Voor je gelezen (deel 1) De Kinderkolonie. Door Wil Schackmann

Wist je dat Veenhuizen in 1823 is begonnen als één groot weeshuis? Drie grote weeshuizen om precies te zijn.
In het boek kom je veel achternamen, de oorsprong van die achternamen, de herkomst van de kinderen en de reden waarom de koloniën in 1859 op houden te bestaan.
Met veel getallen (joepie) maar toch lekker leesbaar gebleven.

De drie gestichten worden in Veenhuizen, Drenthe, vanaf 1823 gebouwd om samen de zesde Kolonie van Weldadigheid te gaan vormen en het wordt een onvrije kolonie. Dat is mede op basis van het inzicht dat de animo om de vrije koloniën te vestigen achterblijft bij de verwachting. Frederiksoord, Willemsoord en Wilheminaoord blijken toch minder aantrekkelijk dan gedacht.

Dan maar alle weeskinderen naar Veenhuizen sturen. Verplicht en ondersteund zullen we maar zeggen door koning Willem I. Dan ijn die ook mooi weg uit de grote steden.
Een conclusie uit het boek is ook dat de dood in die tijd nogal vaak op de loer ligt. Men wordt niet oud. Nederland komt zeer verarmd uit de Franse Beztting door Napoleon en de werkeloosheid in Amsterdam is dan rond de 50%. Generaal Van den Bosch denkt dan dat de opvang van al die ouderloze kinderen wel wat effciënter kan en als dan terloops ook nog de woeste gronden van Drenthe in cultuur worden gebracht dan is dat wat je tegenwoordig een win-win situatie noemt.

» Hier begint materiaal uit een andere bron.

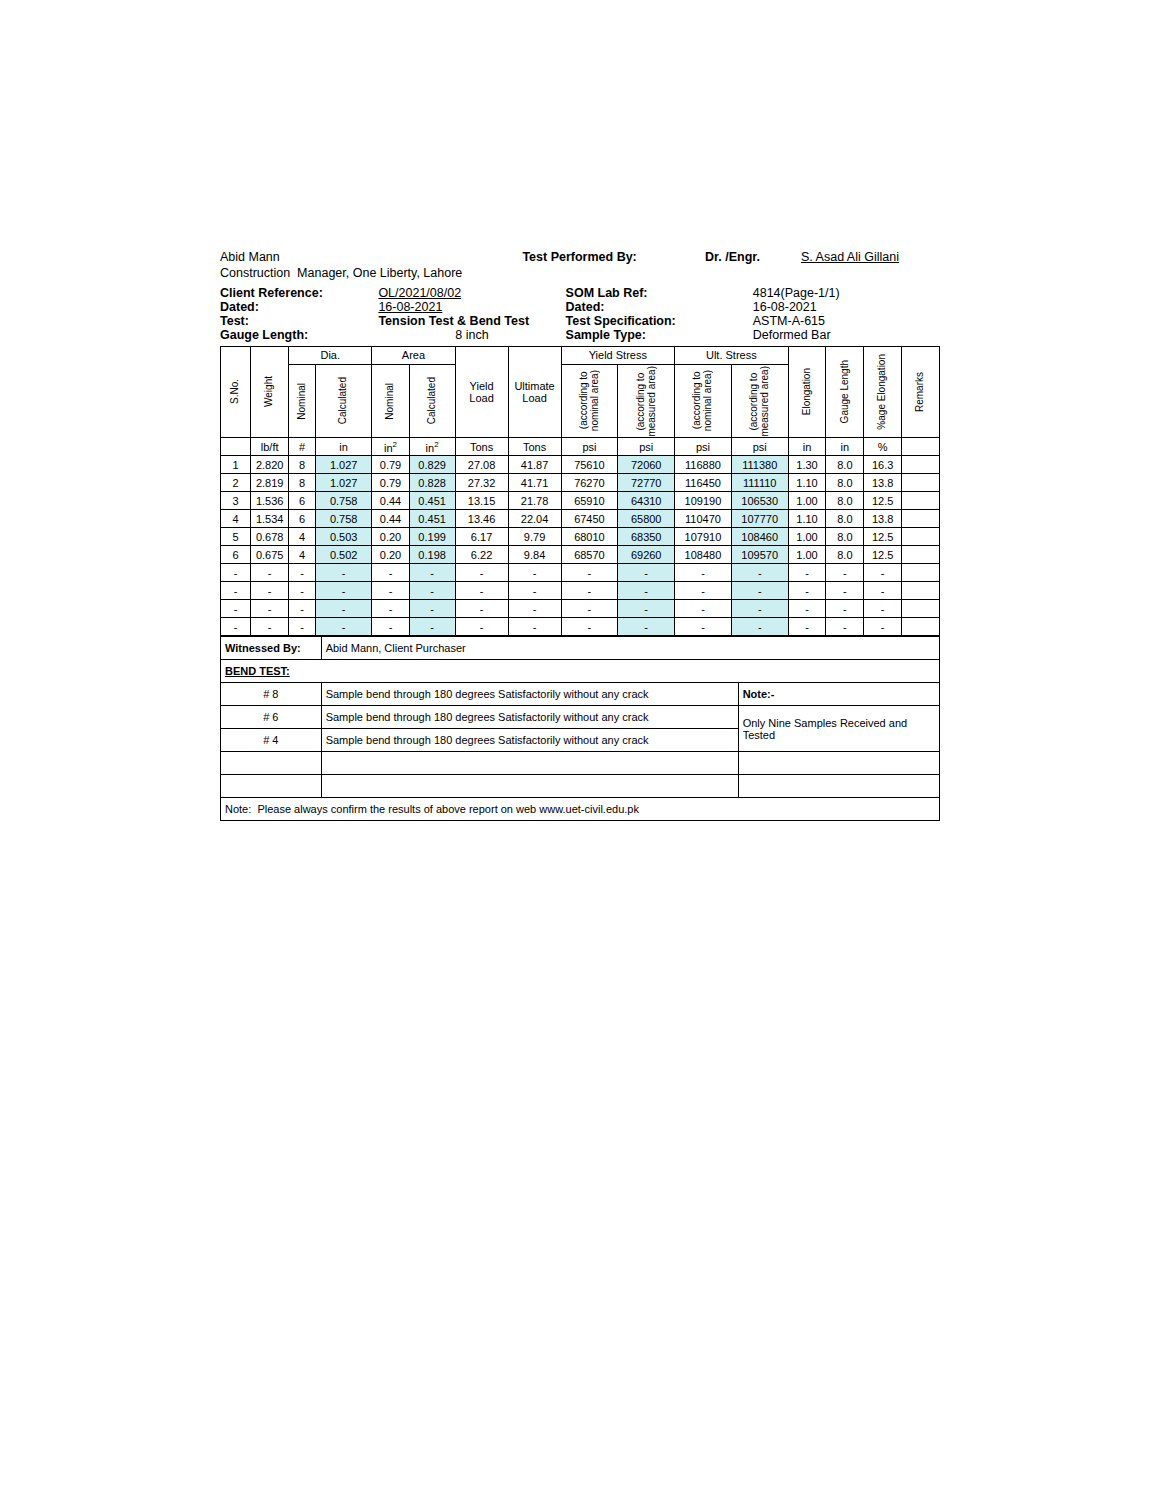| Abid Mann | Test Performed By: | Dr. /Engr. | S. Asad Ali Gillani |
| Construction Manager, One Liberty, Lahore |
| Client Reference: | OL/2021/08/02 | SOM Lab Ref: | 4814(Page-1/1) |
| Dated: | 16-08-2021 | Dated: | 16-08-2021 |
| Test: | Tension Test & Bend Test | Test Specification: | ASTM-A-615 |
| Gauge Length: | 8 inch | Sample Type: | Deformed Bar |
| S.No. | Weight | Dia. | Area | Yield Load | Ultimate Load | Yield Stress | Ult. Stress | Elongation | Gauge Length | %age Elongation | Remarks |
| Nominal | Calculated | Nominal | Calculated | (according to nominal area) | (according to measured area) | (according to nominal area) | (according to measured area) |
| | lb/ft | # | in | in 2 | in 2 | Tons | Tons | psi | psi | psi | psi | in | in | % | |
| 1 | 2.820 | 8 | 1.027 | 0.79 | 0.829 | 27.08 | 41.87 | 75610 | 72060 | 116880 | 111380 | 1.30 | 8.0 | 16.3 | |
| 2 | 2.819 | 8 | 1.027 | 0.79 | 0.828 | 27.32 | 41.71 | 76270 | 72770 | 116450 | 111110 | 1.10 | 8.0 | 13.8 | |
| 3 | 1.536 | 6 | 0.758 | 0.44 | 0.451 | 13.15 | 21.78 | 65910 | 64310 | 109190 | 106530 | 1.00 | 8.0 | 12.5 | |
| 4 | 1.534 | 6 | 0.758 | 0.44 | 0.451 | 13.46 | 22.04 | 67450 | 65800 | 110470 | 107770 | 1.10 | 8.0 | 13.8 | |
| 5 | 0.678 | 4 | 0.503 | 0.20 | 0.199 | 6.17 | 9.79 | 68010 | 68350 | 107910 | 108460 | 1.00 | 8.0 | 12.5 | |
| 6 | 0.675 | 4 | 0.502 | 0.20 | 0.198 | 6.22 | 9.84 | 68570 | 69260 | 108480 | 109570 | 1.00 | 8.0 | 12.5 | |
| - | - | - | - | - | - | - | - | - | - | - | - | - | - | - | |
| - | - | - | - | - | - | - | - | - | - | - | - | - | - | - | |
| - | - | - | - | - | - | - | - | - | - | - | - | - | - | - | |
| - | - | - | - | - | - | - | - | - | - | - | - | - | - | - | |
| Witnessed By: | Abid Mann, Client Purchaser |
| BEND TEST: |
| # 8 | Sample bend through 180 degrees Satisfactorily without any crack | Note:- |
| # 6 | Sample bend through 180 degrees Satisfactorily without any crack | Only Nine Samples Received and Tested |
| # 4 | Sample bend through 180 degrees Satisfactorily without any crack |
| Note: Please always confirm the results of above report on web www.uet-civil.edu.pk |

Schrijver Wil Schackmann (zelf de zwager van een Veenhuizense) noemt prachtig ook alle geldstromen op inclusief de kosten per weeskind per jaar en maakt zo ook duidelijk hoe de belangen liggen. Amsterdam, Tholen, Haarlem en andere gemeenten zijn niet bepaald van plan om hun weeshuizen op te gaan heffen en zo overheidssubsidies mis te lopen. Er komt een boze koning aan te pas om dat allemaal eens even goed in het gareel te krijgen.
Een echt Follow the Money verhaal aan het begin van de 19e eeuw dus. Mooi is ook dat er geen enkel spoor van cynisme bij Johannes van den Bosch te bespeuren is. Hij wil echt het armoedeprobleem oplossen en het cynisme komt eerder bij de gemeentelijke weeshuizen vandaan.
De cijfers en processen die dit relaas onderbouwen dienen tegelijkertijd als omlijsting of volgspot misschien wel voor het kille leed van de weeskinderen. 
Tegelijkertijd zie ook hoe het moderne Nederland van na de Franse Tijd juist in Drenthe een paar goede dingen uitvind. Je zou Veenhuizen zelfs de proeftuin van onze huidige verzorgingsmaatschappij kunnen noemen.

Je krijgt ook een mooi inkijkje in de rangen en standen van die tijd, de motieven achter wezenopvang en dat overheden maar ook de Maatschappij van Weldadigheid logge ambtelijke machines zijn waar ideëen en oplossingen van aanpakkers en fixers heen gaan om langzaam vermorzeld te worden.
Als gids, Veenhuizer jeugd en oud gevangenismedewerker zie je ook nog eens een heleboel overeenkomsten met het huidige Veenhuizen of het vroegere, afgesloten gevangenisdorp

Maar wat me het meeste raakt is dat ik zelf, als supervrij jaren '70 kindje, juist heerlijk heb kunnen spelen op en om dat verschrikkelijke Derde Gesticht , de plek van het verhaal Het Pauperparadijs , waar de Nederlandse jeugd toen het juist niet slechter kon hebben.